The research challenges traditional assumptions about the principal causes of nonnative insect invasions.
The authors note that when nonnative plants become established in new regions, they create ecological niches that permit the establishment of insect species from the plants’ native ranges, which can produce further cascading effects: “Plant invasions facilitate insect invasions directly by providing ecological niches for arriving insect herbivores, and indirectly by favoring the establishment of insect predators and parasitoids,” resulting in a cascade of effects described as an “invasional meltdown.”
Bertelsmeier and colleagues synthesize multiple lines of evidence to analyze insect invasions, finding that global flows of invasive plants are more tightly linked to insect invasions than are other factors, such as global trade or propagule pressure. “Macroecological analyses support the hypothesis that nonnative plant richness is a major determinant of nonnative insect richness,” they say.

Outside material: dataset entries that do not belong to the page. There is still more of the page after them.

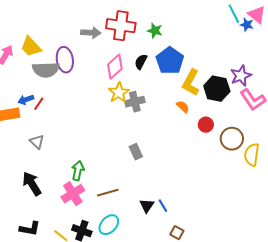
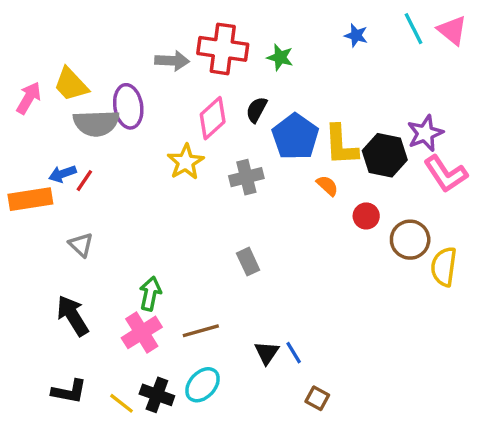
blue star: (247, 25) -> (356, 35), moved
blue pentagon: (170, 61) -> (295, 137), moved
yellow L-shape: (191, 83) -> (341, 145), turned -32
yellow star: (119, 93) -> (186, 162), moved

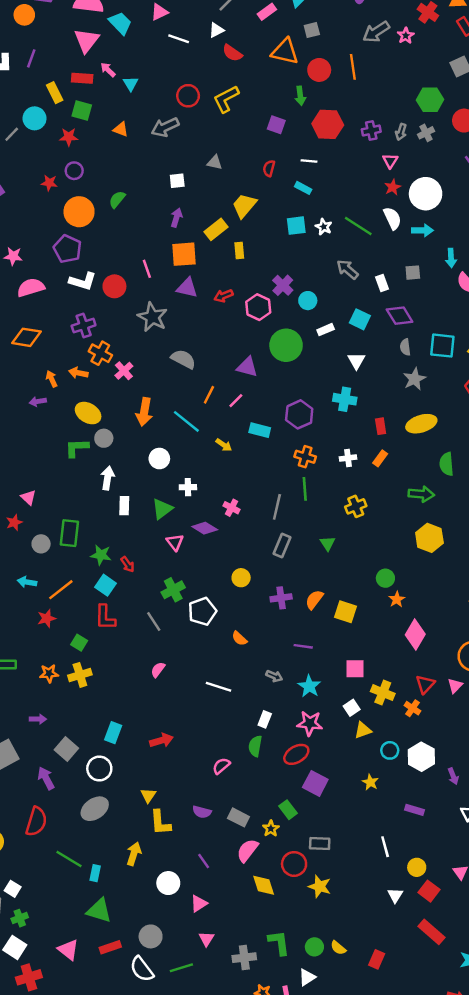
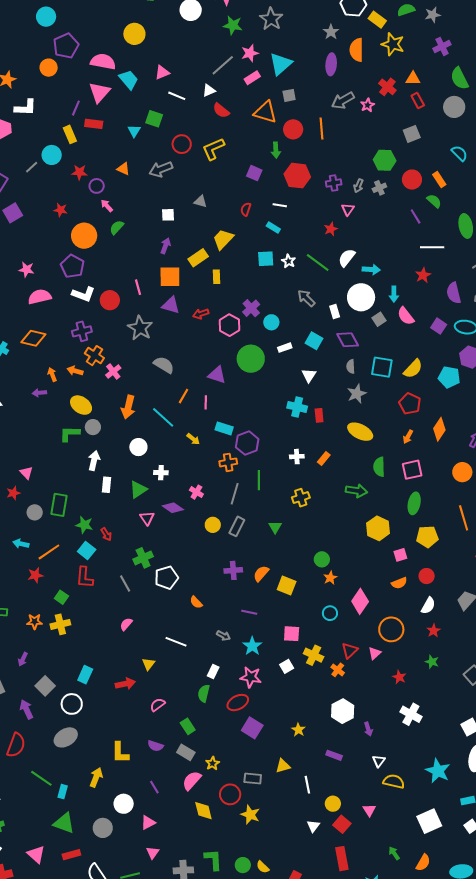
purple line: (31, 58) -> (76, 108), moved
pink arrow: (108, 70) -> (107, 206), moved
green square: (82, 110) -> (154, 119), moved
purple circle: (74, 171) -> (97, 186), moved
red star: (393, 187) -> (331, 229), moved
white circle: (426, 194) -> (361, 297), moved
white semicircle: (392, 218) -> (347, 258), turned -120
gray square: (413, 273) -> (379, 319), moved, turned -32
pink line: (236, 401) -> (206, 402), turned -48
purple hexagon: (299, 414) -> (247, 443), moved
yellow ellipse: (421, 424) -> (360, 432), turned 40
red rectangle: (381, 426) -> (319, 415), moved
orange cross: (305, 457) -> (228, 462), moved, turned -30
yellow hexagon: (429, 538) -> (378, 528), moved
yellow circle: (241, 578) -> (213, 525), moved
pink diamond: (415, 634) -> (360, 601), moved
purple arrow: (38, 719) -> (23, 659), turned 112
yellow triangle: (363, 730) -> (283, 766), moved
cyan circle: (390, 750) -> (330, 613), moved
pink semicircle: (221, 766) -> (158, 705), moved
yellow triangle: (148, 795) -> (149, 664), moved
green rectangle: (288, 810) -> (188, 726), moved
red rectangle: (431, 932) -> (342, 859), turned 35
gray circle: (151, 936) -> (103, 828), moved

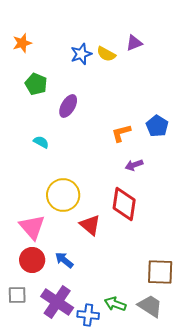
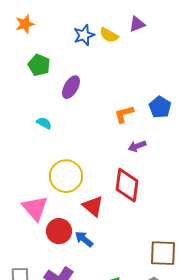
red circle: (32, 260) -> (59, 231), moved
blue arrow: (64, 260) -> (84, 239), moved

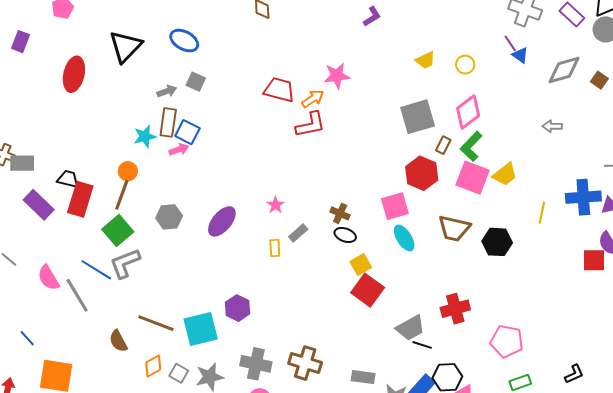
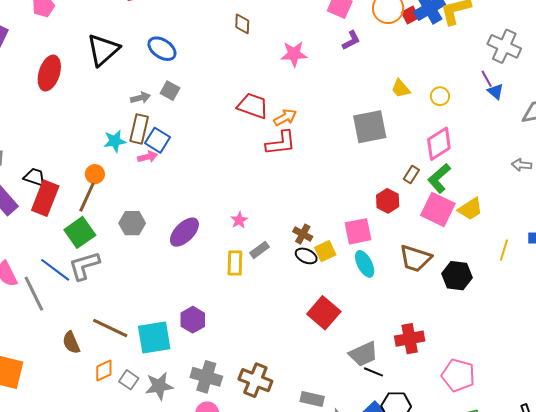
yellow trapezoid: (425, 60) -> (401, 88), turned 70
pink star: (337, 76) -> (294, 54), moved
gray square: (418, 117) -> (370, 127), moved
red hexagon: (422, 173) -> (388, 201), size x0.7
yellow rectangle: (275, 248) -> (235, 263), size x1.4
yellow square: (361, 264) -> (325, 251), moved

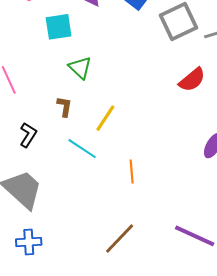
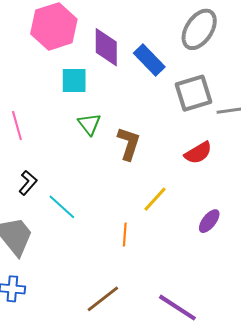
brown L-shape: (64, 107) -> (129, 144), moved, size x1.6
yellow line: (105, 118) -> (155, 199), moved
cyan line: (82, 149) -> (62, 207), moved

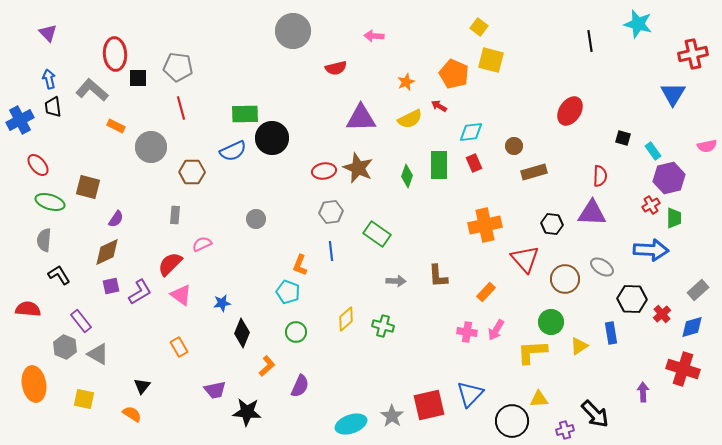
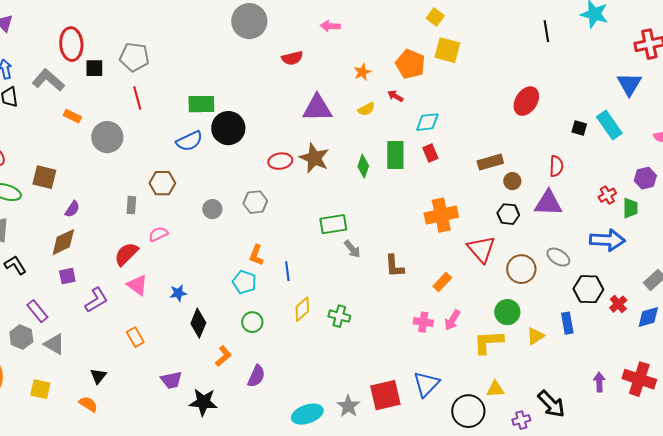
yellow semicircle: (410, 119) -> (366, 109), size x0.7
brown circle: (514, 146) -> (512, 181), moved
cyan rectangle: (653, 151) -> (609, 125), moved, size x1.6
brown hexagon: (192, 172) -> (162, 183), moved
purple hexagon: (669, 178) -> (645, 178), moved, size x0.7
gray hexagon: (331, 212) -> (255, 202), moved
green rectangle: (377, 234) -> (333, 224), turned -44
blue line: (331, 251) -> (287, 271), moved
gray arrow: (396, 281) -> (352, 249), moved, turned 48
purple L-shape: (140, 292) -> (96, 300), moved
red cross: (683, 369) -> (639, 379), moved

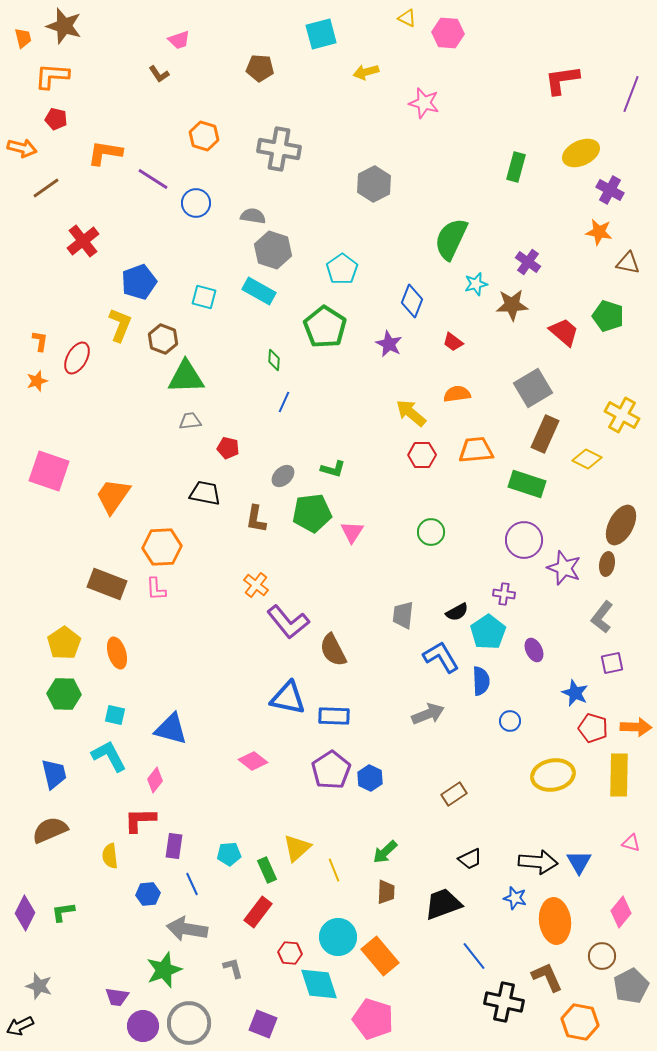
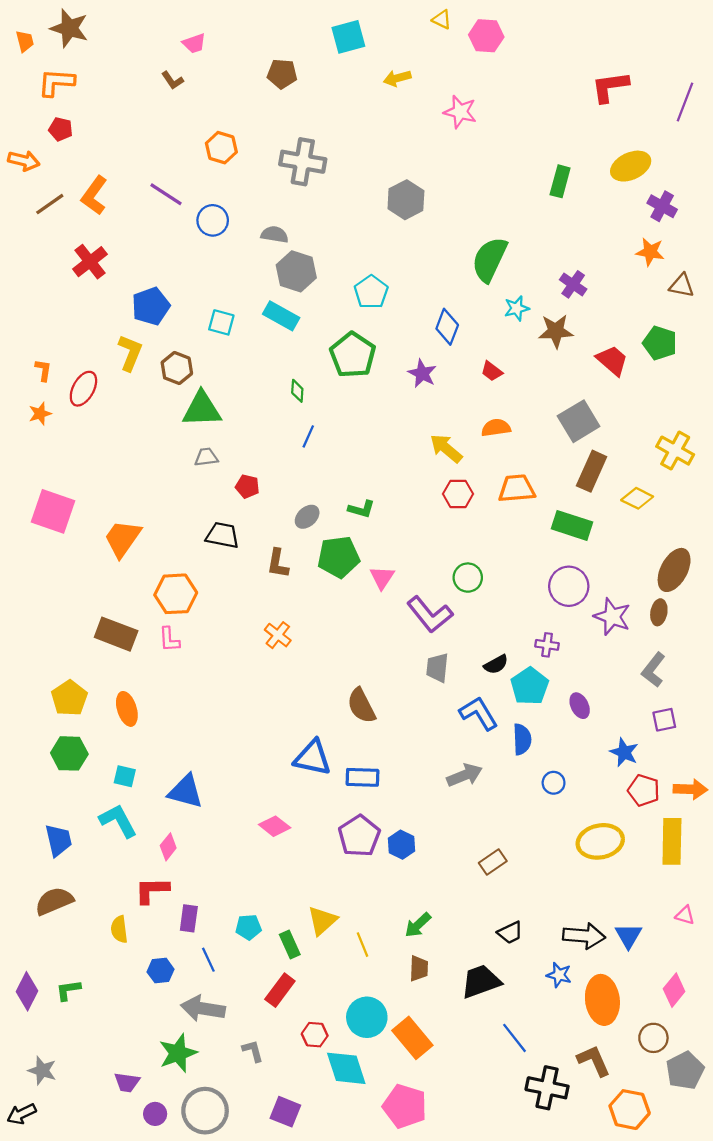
orange L-shape: (105, 153) -> (94, 195), moved, turned -63
purple L-shape: (288, 622) -> (430, 614), moved
purple circle: (143, 1026) -> (155, 1114), size x0.7

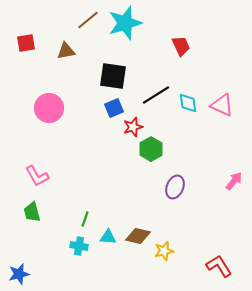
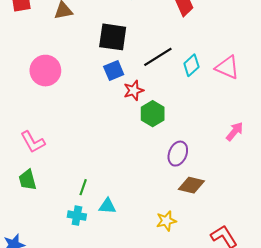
cyan diamond: (188, 103) -> (191, 65), turned 55
pink arrow: (234, 181) -> (235, 131), moved
brown diamond: (138, 236) -> (191, 185), moved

These findings have important implications for biosecurity and invasive species management, fields in which future success will depend on appropriately addressing the complex dynamics driving biological invasions in our increasingly interconnected world.
While current practices focus heavily on preventing new insect arrivals, the authors argue that more attention should be paid to limiting the spread of nonnative plants, say the authors: “Controlling the spread of undesired nonnative plant species would not only be beneficial because it mitigates the impacts of the plant species themselves, it would also reduce spillover of associated nonnative insects to native plant species.”